WHAT YOU WILL DO. Below are lines of data; restate word for word those running from the line containing "wall art: none" to the line containing "fruit basket: present", inclusive, and no others.

TASK DATA.
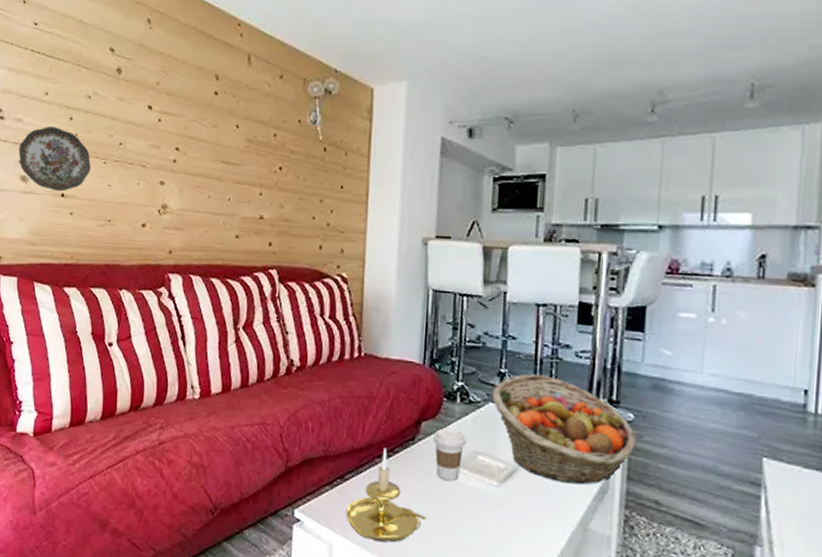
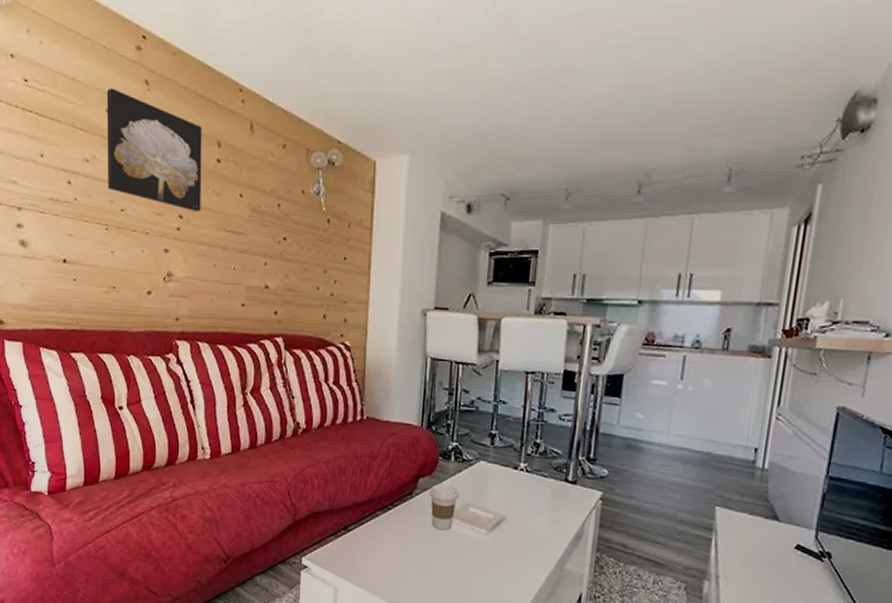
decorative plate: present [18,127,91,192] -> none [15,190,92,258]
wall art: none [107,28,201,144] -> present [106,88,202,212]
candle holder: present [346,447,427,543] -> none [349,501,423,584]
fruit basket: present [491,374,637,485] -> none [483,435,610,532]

* * *

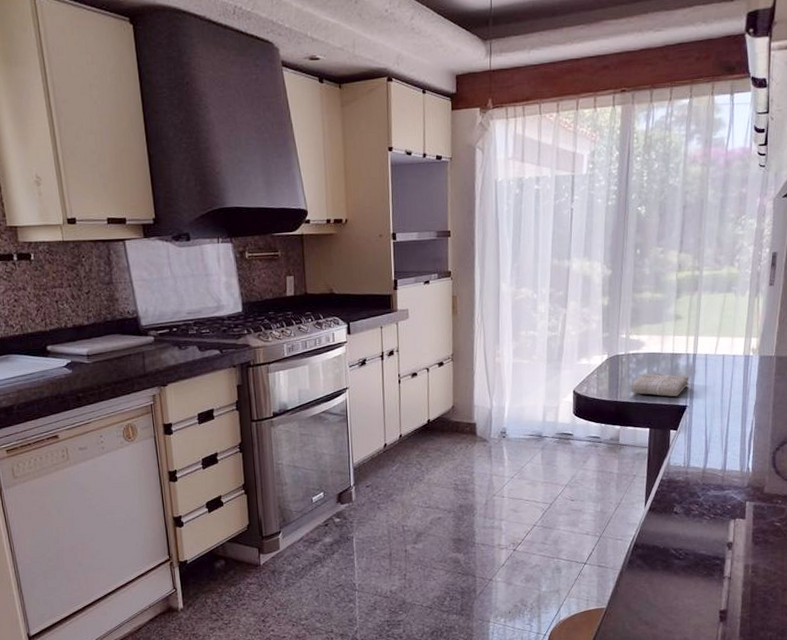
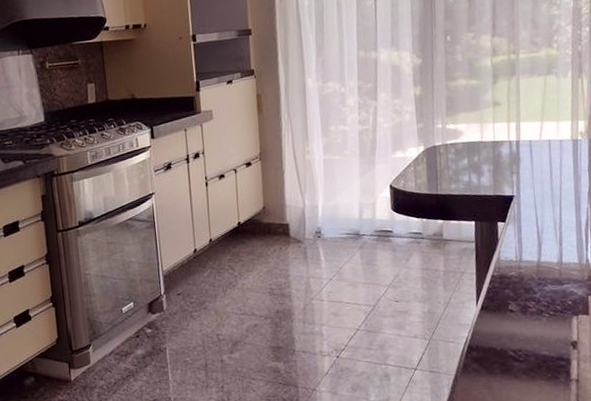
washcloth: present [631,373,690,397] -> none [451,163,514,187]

RESPONSE TO THE EXERCISE.
wall art: none [107,28,201,144] -> present [106,88,202,212]
candle holder: present [346,447,427,543] -> none [349,501,423,584]
fruit basket: present [491,374,637,485] -> none [483,435,610,532]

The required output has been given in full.